Bei wiederholten Durchgängen durch die Videoaufzeichnungen und Transkripte haben wir viele Gemeinsamkeiten, aber auch deutliche Unterschiede im exothetischen Sprechen von Aurelia, Saskia und Anton entdeckt. Die Gemeinsamkeiten bestehen zum einen - was nicht überrascht - in ihrem sehr weitgehend vergleichbaren visuell wahrnehmbaren körperlichen Verhalten im Kirchenraum: Sie betreten den Raum, bewegen sich entlang der begehbaren Flächen durch den Raum, bleiben an bestimmten Stellen stehen, positionieren sich vor ausgewählten Objekten, verweilen manchmal auch etwas länger in einer Position - und treten dann wieder aus der Kirche ins Freie.

Interessanter als diese visuell wahrnehmbaren Gemeinsamkeiten, die gewissermaßen die körperlich-räumlichen Voraussetzungen der Besichtigung darstellen, sind jedoch die Vergleichbarkeiten des exothetischen Sprechens. Wir fokussieren daher die Realisierung von Äußerungen, die wir als Teilbearbeitungsverfahren hinsichtlich der formulierten Anforderung verstehen und die wir nachfolgend primär im Hinblick auf ihre pragmatischen Implikationen differenzieren wollen.

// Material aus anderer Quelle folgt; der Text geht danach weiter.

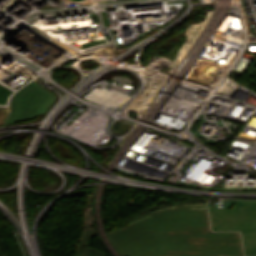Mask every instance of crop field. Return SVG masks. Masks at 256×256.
Returning <instances> with one entry per match:
<instances>
[{
	"label": "crop field",
	"instance_id": "1",
	"mask_svg": "<svg viewBox=\"0 0 256 256\" xmlns=\"http://www.w3.org/2000/svg\"><path fill=\"white\" fill-rule=\"evenodd\" d=\"M106 235L121 256H243L239 232H211L206 204L165 208Z\"/></svg>",
	"mask_w": 256,
	"mask_h": 256
},
{
	"label": "crop field",
	"instance_id": "2",
	"mask_svg": "<svg viewBox=\"0 0 256 256\" xmlns=\"http://www.w3.org/2000/svg\"><path fill=\"white\" fill-rule=\"evenodd\" d=\"M210 204L213 231H242L245 255L256 254V201H237L234 210H219Z\"/></svg>",
	"mask_w": 256,
	"mask_h": 256
},
{
	"label": "crop field",
	"instance_id": "4",
	"mask_svg": "<svg viewBox=\"0 0 256 256\" xmlns=\"http://www.w3.org/2000/svg\"><path fill=\"white\" fill-rule=\"evenodd\" d=\"M92 250L90 251V256H108L94 248H91Z\"/></svg>",
	"mask_w": 256,
	"mask_h": 256
},
{
	"label": "crop field",
	"instance_id": "3",
	"mask_svg": "<svg viewBox=\"0 0 256 256\" xmlns=\"http://www.w3.org/2000/svg\"><path fill=\"white\" fill-rule=\"evenodd\" d=\"M57 95L36 81L21 88L13 99L7 123L33 119L45 114L56 100Z\"/></svg>",
	"mask_w": 256,
	"mask_h": 256
},
{
	"label": "crop field",
	"instance_id": "5",
	"mask_svg": "<svg viewBox=\"0 0 256 256\" xmlns=\"http://www.w3.org/2000/svg\"><path fill=\"white\" fill-rule=\"evenodd\" d=\"M7 114V110L0 111V125L5 122Z\"/></svg>",
	"mask_w": 256,
	"mask_h": 256
}]
</instances>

Gemeinsamkeiten des wahrnehmungsbegleitenden Sprechens. Die Äußerungen, die wir in den Exothesen von Aurelia, Saskia und Anton gefunden haben, lassen sich (auf einem mittleren Abstraktionsniveau) in mehr oder weniger drei große Gruppen unterscheiden, die jeweils spezifische Funktionen erfüllen: objektbezogene und unmittelbar wahrnehmungsbegleitende Äußerungen, Äußerungen mit selbstkoordinativem Charakter und Äußerungen, die auf vorgängige Erfahrungen und mitgebrachte Erwartungen bezogen sind.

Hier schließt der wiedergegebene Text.